Boerenbond wijst er in een reactie op dat de Vlaming met 83 euro per hoofd beduidend minder uitgeeft aan bioproducten dan de Brusselaar (137 euro/hoofd) en de Waal (127 euro/hoofd). Wie kan deze opmerkelijke vaststelling verklaren? In Vlaanderen kennen we nochtans initiatieven om de biologische consumptie te promoten, denk aan de Bioweek (van VLAM) of aan het Strategisch Plan Bio. Willen de doelstellingen uit dit plan gehaald worden, dan is er dringend werk aan de winkel, geeft de landbouworganisatie nog aan.

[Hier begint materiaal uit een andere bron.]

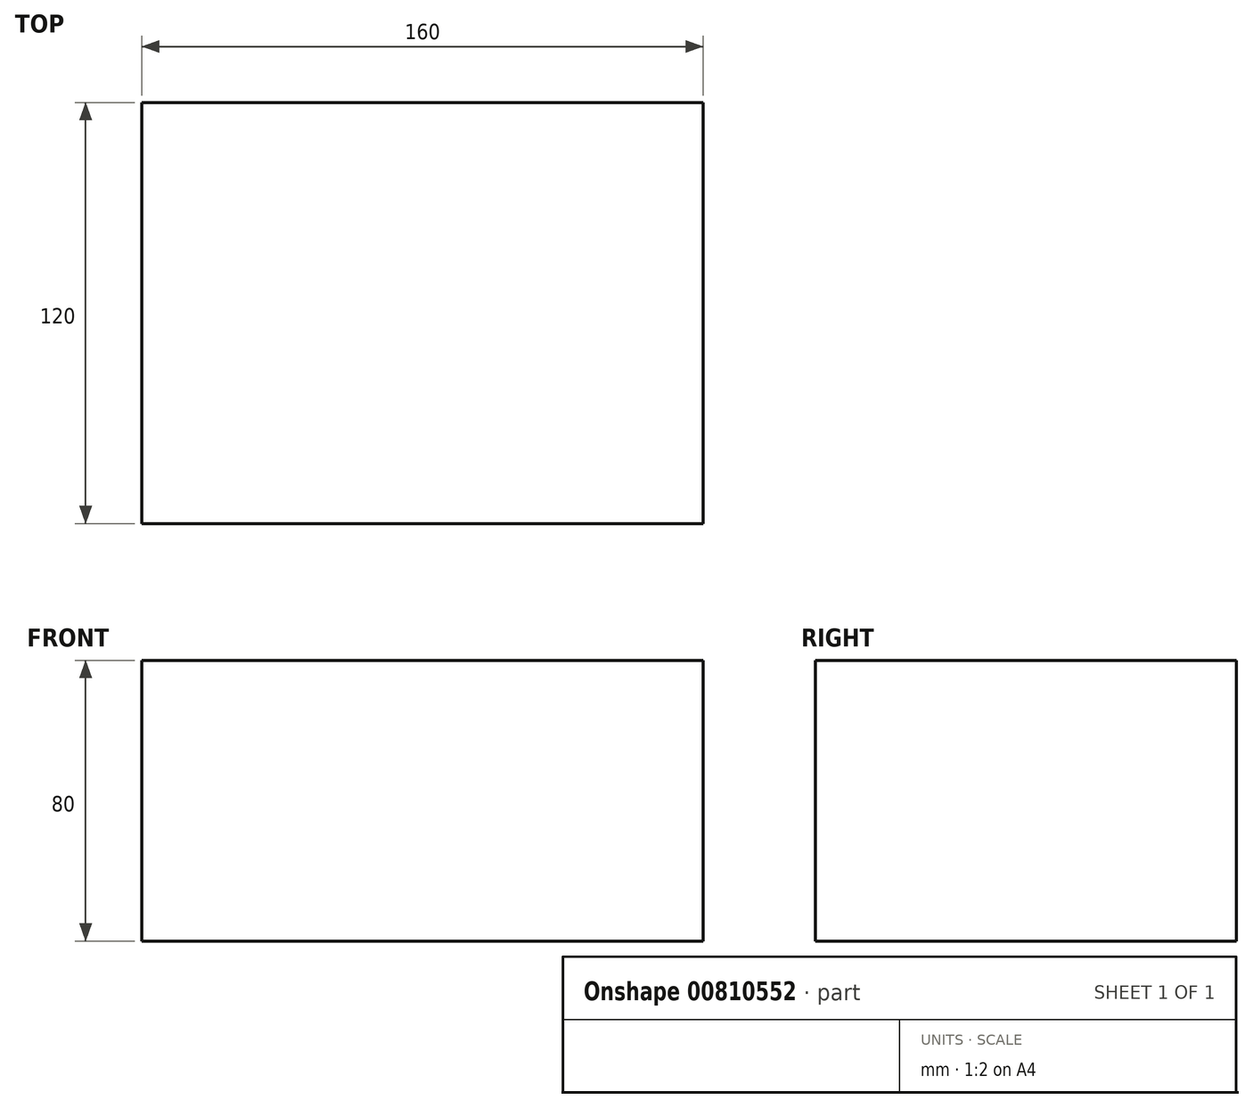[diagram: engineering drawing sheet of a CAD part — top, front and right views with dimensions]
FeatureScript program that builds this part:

Waar het op Europees en ook op Vlaams vlak niet aan ontbreekt, is de financiële steun die ze voorzien voor de biosector. Net hier zit een valkuil stelt Keit Pentus-Rosimannus, lid van de Europese Rekenkamer én auteur van het verslag. “We financieren bijna eenzijdig een systeem in plaats van dat het gedragen wordt door bewuste consumenten.”

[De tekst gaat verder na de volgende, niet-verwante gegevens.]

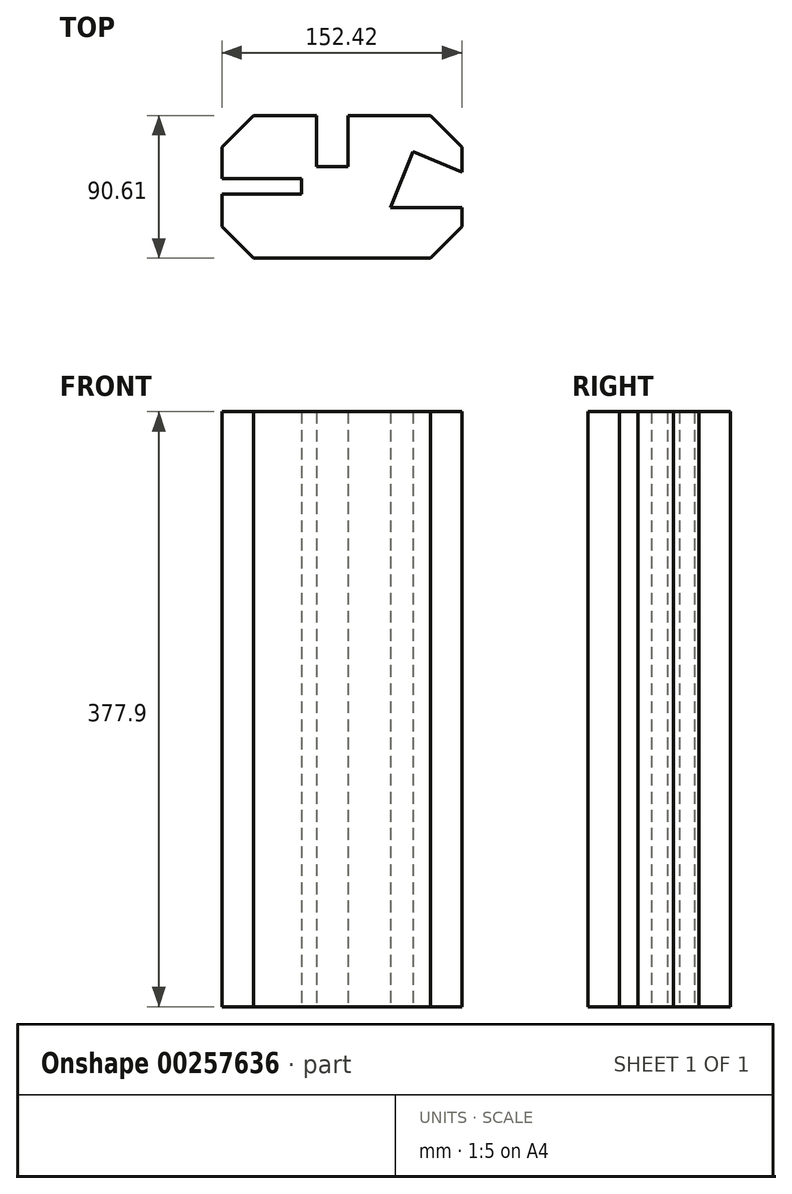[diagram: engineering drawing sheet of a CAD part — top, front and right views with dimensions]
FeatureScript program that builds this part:
annotation { "Feature Type Name" : "Feature", "Feature Type Description" : "" }
export const myFeature = defineFeature(function(context is Context, id is Id, definition is map)
    precondition{}
    {
        {
            var Q0;
            Q0=qCreatedBy(makeId("Top.planeOp"),FACE);
            var sketch = newSketch(context, id + "F0", { "sketchPlane" : qUnion([Q0])});
            skLineSegment(sketch, "E0", {"start": v(-44.72, -55.3) * mm, "end": v(67.68, -55.3) * mm});
            skLineSegment(sketch, "E1", {"start": v(67.68, -55.3) * mm, "end": v(87.7, -35.28) * mm});
            skLineSegment(sketch, "E2", {"start": v(-44.72, -55.3) * mm, "end": v(-64.73, -35.28) * mm});
            skLineSegment(sketch, "E3", {"start": v(87.7, -35.28) * mm, "end": v(87.7, -23.28) * mm});
            skLineSegment(sketch, "E4", {"start": v(87.7, -23.28) * mm, "end": v(42.4, -23.28) * mm});
            skLineSegment(sketch, "E5", {"start": v(42.4, -23.28) * mm, "end": v(56.81, 12.41) * mm});
            skLineSegment(sketch, "E6", {"start": v(56.81, 12.41) * mm, "end": v(87.7, -0.7) * mm});
            skLineSegment(sketch, "E7", {"start": v(87.7, -0.7) * mm, "end": v(87.7, 15.3) * mm});
            skLineSegment(sketch, "E8", {"start": v(87.7, 15.3) * mm, "end": v(67.68, 35.32) * mm});
            skLineSegment(sketch, "E9", {"start": v(67.68, 35.32) * mm, "end": v(15.28, 35.32) * mm});
            skLineSegment(sketch, "E10", {"start": v(15.28, 35.32) * mm, "end": v(15.28, 3.02) * mm});
            skLineSegment(sketch, "E11", {"start": v(15.28, 3.02) * mm, "end": v(-4.72, 3.02) * mm});
            skLineSegment(sketch, "E12", {"start": v(-4.72, 3.02) * mm, "end": v(-4.72, 35.32) * mm});
            skLineSegment(sketch, "E13", {"start": v(-4.72, 35.32) * mm, "end": v(-44.72, 35.32) * mm});
            skLineSegment(sketch, "E14", {"start": v(-44.72, 35.32) * mm, "end": v(-64.73, 15.3) * mm});
            skLineSegment(sketch, "E15", {"start": v(-64.73, 15.3) * mm, "end": v(-64.73, -4.7) * mm});
            skLineSegment(sketch, "E16", {"start": v(-64.73, -4.7) * mm, "end": v(-14.23, -4.7) * mm});
            skLineSegment(sketch, "E17", {"start": v(-14.23, -4.7) * mm, "end": v(-14.23, -14.7) * mm});
            skLineSegment(sketch, "E18", {"start": v(-14.23, -14.7) * mm, "end": v(-64.73, -14.7) * mm});
            skLineSegment(sketch, "E19", {"start": v(-64.73, -15.28) * mm, "end": v(-64.73, -35.28) * mm});
            skLineSegment(sketch, "E20", {"start": v(-64.73, -14.7) * mm, "end": v(-64.73, -15.28) * mm});
            skSolve(sketch);
        }
        {
            var Q0;
            Q0=makeQuery(id+"F0.imprint","IMPRINT",FACE,{"disambiguationData":[TD([[makeQuery(id+"F0.imprint","IMPRINT",EDGE,{"derivedFrom":sQuery(id+"F0.wireOp",EDGE,"E0")}),1.0]])]});
            extrude(context, id + "F1", {"entities" : qUnion([Q0]), "depth" : 377.9 * mm});
        }
    });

Hij slaat hier nagels met koppen. De burger heeft immers keuzevrijheid in de winkel: koopt hij lokaal, bio, budget of een premiummerk of simpelweg naargelang beschikbaarheid. De consument geeft prioriteit aan zijn budget én is zich meer bewust geworden van lokale productie. Naast bio zijn er nog andere factoren die de keuze beïnvloeden. Denk dan aan: voedselkilometers, CO2-uitstoot, duurzaamheid, herkomst, fair trade...
Het feit is ook dat – zeker in ons land – biologische teelt en gangbare landbouw naar elkaar toe groeien qua gebruikte (gewasbeschermings)technieken, bodemzorg... Denk ook aan de talrijke controles die beide sectoren krijgen. We kunnen ons dan best inbeelden dat de consument vertrouwen heeft in wat bij ons geproduceerd wordt. Met een steeds duurdere winkelkar moet het voor de consument dan niet noodzakelijk bio zijn. Het wordt dan, alle subsidies ten spijt, wel heel moeilijk om te werken aan een toenemende biovraag.